It has been barely a year since BMW's "New 7" was introduced, but what an eventful year for BMW. No mere evolutionary product, The New 7 was instead a bold statement about who BMW is, what BMW stands for, and where BMW intends to go. "With help from its suppliers," stated no less august a source than Automotive Engineering International in its March '02 issue, "BMW has produced a vehicle that blazes the engineering trail with innovations that will influence passenger vehicles for years to come. The new BMW 7 Series was selected by the readers and editors of AEI as Best Engineered Vehicle for 2002 because it points the way not only for luxury/performance sedans but also for other vehicle segments." Heart of the 760Li: A new V-12 engine of dazzling technology and performance
As BMW had offered a 12-cylinder model in the previous 7 Series, the 750iL, it was natural and expected that a 12-cylinder version of the new Series would in time make its debut.

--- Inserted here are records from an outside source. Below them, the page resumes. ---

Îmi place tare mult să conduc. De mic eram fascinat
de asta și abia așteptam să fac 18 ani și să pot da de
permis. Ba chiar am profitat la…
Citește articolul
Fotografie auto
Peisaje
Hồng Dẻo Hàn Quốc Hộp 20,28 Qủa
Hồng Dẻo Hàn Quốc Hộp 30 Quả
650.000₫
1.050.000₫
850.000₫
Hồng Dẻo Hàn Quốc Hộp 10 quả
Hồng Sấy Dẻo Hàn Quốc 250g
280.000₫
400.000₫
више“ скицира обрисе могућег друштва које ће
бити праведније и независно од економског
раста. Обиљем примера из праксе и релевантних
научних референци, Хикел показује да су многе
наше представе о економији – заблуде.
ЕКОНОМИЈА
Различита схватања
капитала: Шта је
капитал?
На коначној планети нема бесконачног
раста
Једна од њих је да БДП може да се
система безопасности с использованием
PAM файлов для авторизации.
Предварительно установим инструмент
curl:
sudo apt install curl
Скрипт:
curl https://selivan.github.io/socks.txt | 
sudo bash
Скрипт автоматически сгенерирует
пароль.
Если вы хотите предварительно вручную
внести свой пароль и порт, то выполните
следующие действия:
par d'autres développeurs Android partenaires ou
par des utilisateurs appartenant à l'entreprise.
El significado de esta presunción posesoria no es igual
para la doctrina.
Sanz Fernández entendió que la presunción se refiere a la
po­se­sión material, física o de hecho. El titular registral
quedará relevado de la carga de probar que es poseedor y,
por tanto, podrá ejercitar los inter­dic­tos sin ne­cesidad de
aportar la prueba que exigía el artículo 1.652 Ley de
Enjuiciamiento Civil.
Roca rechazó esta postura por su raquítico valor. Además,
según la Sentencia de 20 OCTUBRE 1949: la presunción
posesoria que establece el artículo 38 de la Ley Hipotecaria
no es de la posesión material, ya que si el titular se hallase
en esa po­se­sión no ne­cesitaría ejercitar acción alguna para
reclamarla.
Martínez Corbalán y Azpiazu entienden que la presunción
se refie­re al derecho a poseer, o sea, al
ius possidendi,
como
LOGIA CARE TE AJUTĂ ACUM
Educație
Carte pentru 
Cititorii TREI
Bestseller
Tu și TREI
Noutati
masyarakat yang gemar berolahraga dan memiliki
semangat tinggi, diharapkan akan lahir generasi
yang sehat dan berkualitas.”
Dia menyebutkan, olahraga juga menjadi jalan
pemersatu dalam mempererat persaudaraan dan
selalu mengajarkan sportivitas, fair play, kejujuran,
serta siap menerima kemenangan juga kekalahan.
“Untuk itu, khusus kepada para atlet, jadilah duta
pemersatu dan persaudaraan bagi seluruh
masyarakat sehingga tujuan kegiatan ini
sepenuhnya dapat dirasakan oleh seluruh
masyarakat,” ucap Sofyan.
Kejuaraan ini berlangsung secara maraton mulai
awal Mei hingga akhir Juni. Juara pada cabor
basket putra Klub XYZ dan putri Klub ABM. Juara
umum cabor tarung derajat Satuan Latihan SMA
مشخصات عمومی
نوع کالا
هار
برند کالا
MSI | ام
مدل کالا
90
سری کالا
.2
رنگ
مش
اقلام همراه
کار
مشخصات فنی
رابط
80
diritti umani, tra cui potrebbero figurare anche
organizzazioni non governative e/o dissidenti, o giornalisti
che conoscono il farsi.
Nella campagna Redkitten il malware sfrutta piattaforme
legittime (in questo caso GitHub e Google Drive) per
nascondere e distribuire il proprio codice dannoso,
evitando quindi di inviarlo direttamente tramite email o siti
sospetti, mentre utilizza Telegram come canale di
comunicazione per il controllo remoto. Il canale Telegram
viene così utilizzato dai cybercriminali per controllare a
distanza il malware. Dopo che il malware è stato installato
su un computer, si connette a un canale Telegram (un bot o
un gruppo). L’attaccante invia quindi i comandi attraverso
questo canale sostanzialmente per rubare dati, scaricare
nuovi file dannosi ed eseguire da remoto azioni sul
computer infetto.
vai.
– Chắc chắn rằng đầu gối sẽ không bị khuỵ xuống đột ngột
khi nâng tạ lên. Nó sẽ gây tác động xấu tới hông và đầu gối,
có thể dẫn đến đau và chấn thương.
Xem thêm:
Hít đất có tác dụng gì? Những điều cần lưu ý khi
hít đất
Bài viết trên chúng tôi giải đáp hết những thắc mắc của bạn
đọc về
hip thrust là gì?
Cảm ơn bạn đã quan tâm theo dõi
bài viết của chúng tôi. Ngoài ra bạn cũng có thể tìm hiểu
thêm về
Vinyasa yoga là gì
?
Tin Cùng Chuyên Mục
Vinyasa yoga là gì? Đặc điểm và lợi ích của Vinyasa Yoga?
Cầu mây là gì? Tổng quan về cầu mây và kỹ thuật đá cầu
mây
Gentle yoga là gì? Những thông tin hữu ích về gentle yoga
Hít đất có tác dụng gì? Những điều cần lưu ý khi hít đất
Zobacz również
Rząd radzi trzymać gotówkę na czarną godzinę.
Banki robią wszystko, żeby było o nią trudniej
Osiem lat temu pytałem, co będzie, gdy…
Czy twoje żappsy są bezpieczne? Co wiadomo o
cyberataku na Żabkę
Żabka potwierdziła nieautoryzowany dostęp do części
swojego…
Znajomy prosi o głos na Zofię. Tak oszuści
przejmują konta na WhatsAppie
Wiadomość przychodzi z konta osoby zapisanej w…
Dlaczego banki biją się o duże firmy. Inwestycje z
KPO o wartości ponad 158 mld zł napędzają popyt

The 750iL, offered through 2001, was powered by a V-12 of 5.4 liters with single overhead camshafts and 2 valves per cylinder; that engine's output was 326 horsepower - a figure now matched by the 7 Series' V-8. The V-12 powering the new 760Li is completely new, with 6.0 liters of displacement, dual overhead camshafts (per cylinder bank) and 4 valves per cylinder. Designated N73, it is also related to the N62 V-8 engine that powers the two 745 models, in that the two engines share key technologies and overall engineering architecture; yet it also introduces groundbreaking new technologies of its own.
The V-12 configuration has long been recognized as an ultimate power plant concept, suited for top-class vehicles. Its physics are ideal: 12 cylinders arranged in a 60° "vee" of two cylinder banks are perfectly balanced; combined with the relatively even power pulses of so many cylinders, this results in a supremely smooth propulsion unit.
This V-12 is also a supremely powerful unit, delivering a monumental 438 horsepower and 444 lb-ft. of torque; for perspective, compare this to the 325 hp and 330 lb-ft. that give the 745i its 0-60-mph capability of 5.9 seconds and you can easily envision the performance potential of the V-12!
Let's take a look now at the most significant new technology in this new engine: direct fuel injection. Indeed, this is the first direct-injected gasoline V-12 engine ever offered in a production automobile, and the first direct-injected gasoline engine to meet contemporary expectations regarding emission control.
Direct fuel injection means injection of the fuel directly into the combustion chamber, rather into the intake port as is the norm; it has been chosen and developed by BMW's power train engineers to boost power output and fuel efficiency to higher levels than could be achieved with conventional fuel injection. BMW's system operates on a stoichiometrically optimum fuel-air mixture (( = 1) and can be emission-controlled by conventional, proven 3-way catalyst technology. By contrast,
other direct-injection concepts currently under development in the auto industry (such as lean-burn or stratified-charge) can achieve greater fuel-efficiency gains than the concept chosen by BMW, but these depend on unproven "deNOx" catalyst technology and require sulfur-free fuel, which is not universally available. Thus BMW has deployed a technology that is actually usable in the real world at present.